A very quick one here:

- One can't "buy" an election, one can merely finance a campaign. If people vote for the Tories because of Ashcroft's money, it's because he eneabled them to better get their literature out, and people liked it enough to vote for it. I don't think many could argue with that.

- Lord Ashcroft's donations have been out-matched easily by non-domiciled Labour doners, one of whom is also a peer.

- Ashcroft has never taken a penny of expenses. The Labour doner-and-now-Peer takes an average of £300 a day when he's sitting.

- Since when was being a non-dom a bad thing anyway? It's only the tax you earn OUTSIDE of the UK you don't pay tax on, and frankly why should you? It's got nothing to do with the UK.

3 comments:

  1. I thought it was a big deal because there's a consensus between the leading parties on cracking down on non-doms?

    ReplyDelete
  2. Well there is, but until they actually do something it's irrelevant really.

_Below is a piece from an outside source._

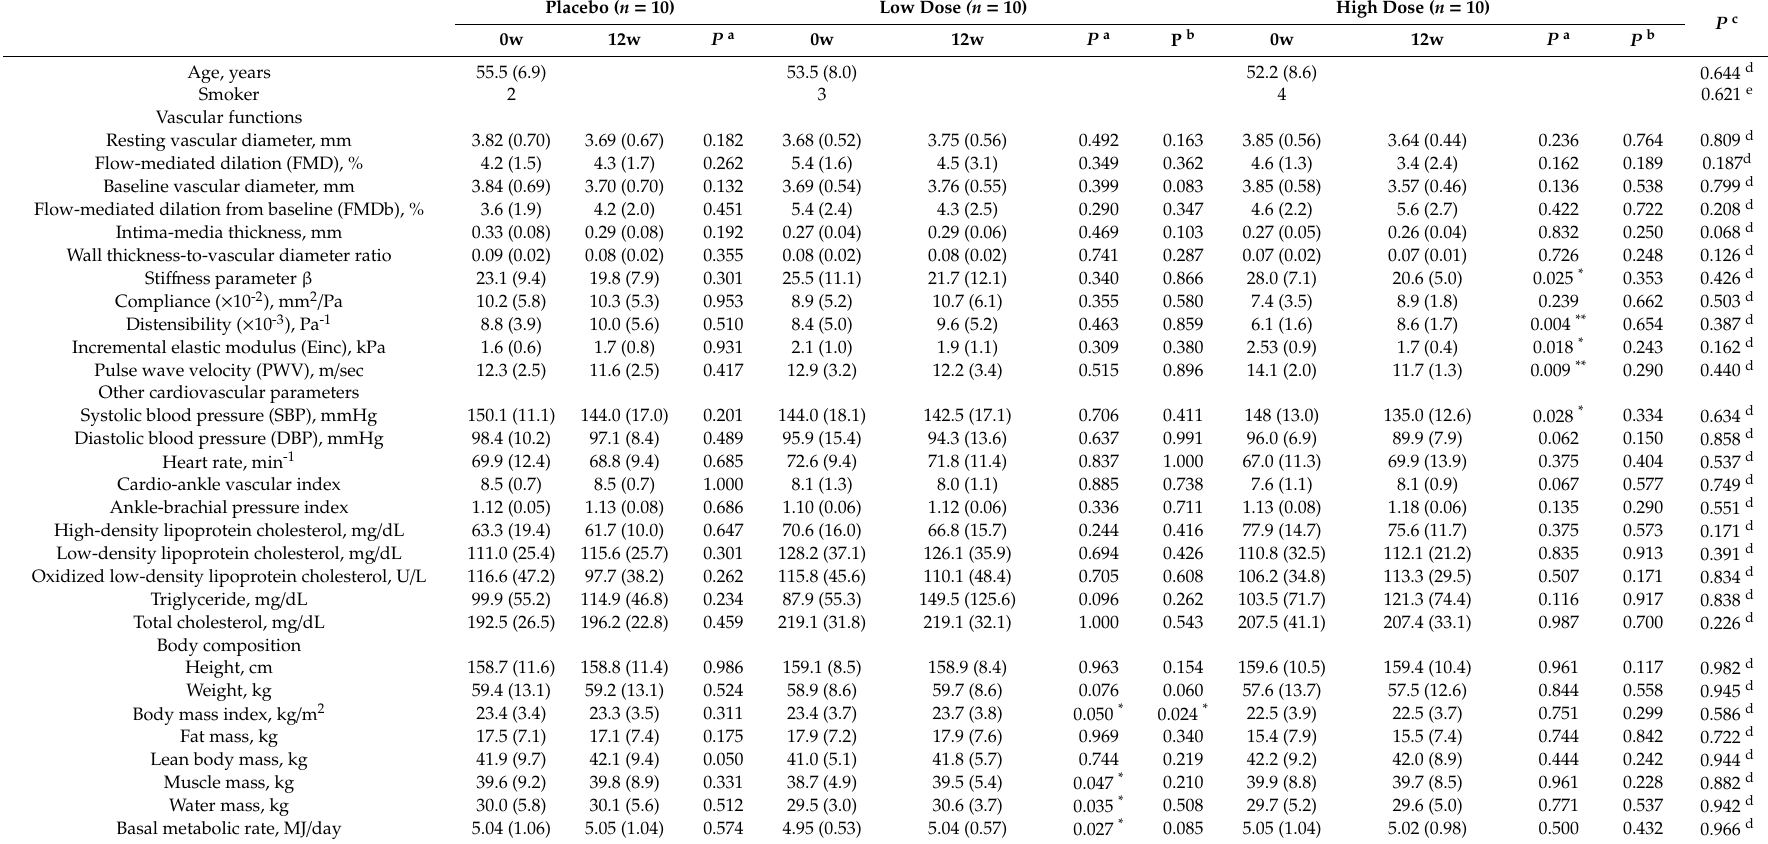
Values are mean (standard deviation) or the number of appropriate participants. a Baseline vs. after 12 weeks of intervention, paired t-test. b Change in placebo vs. low- and high-dose after 12 weeks of intervention, unpaired t-test. c Baseline di ff erences among the three groups. d One-way analysis of variance. e Chi-square test. * P < 0.05, ** P < 0.01 vs. before the intervention or change in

And again, Labour are even worse than the Tories (and that's ignoring the fact that their biggest donors are the unions who are - duh duh duuuuhhhh - funded in part by the government themselves, which IMO is a more more worrying democratic issue), but I don't care about Labour's donors either.

    ReplyDelete
  3. As far as I can tell the issue is that Ashcroft lied and said he would be domicile in order to become a peer, and the tories were either too unscrupulous or too incompetent to notice that he was lying for ten years.

    With Labour's peer, they never bothered to seek such an assurance in the first place. So they didn't lie. Well they did, but not about this.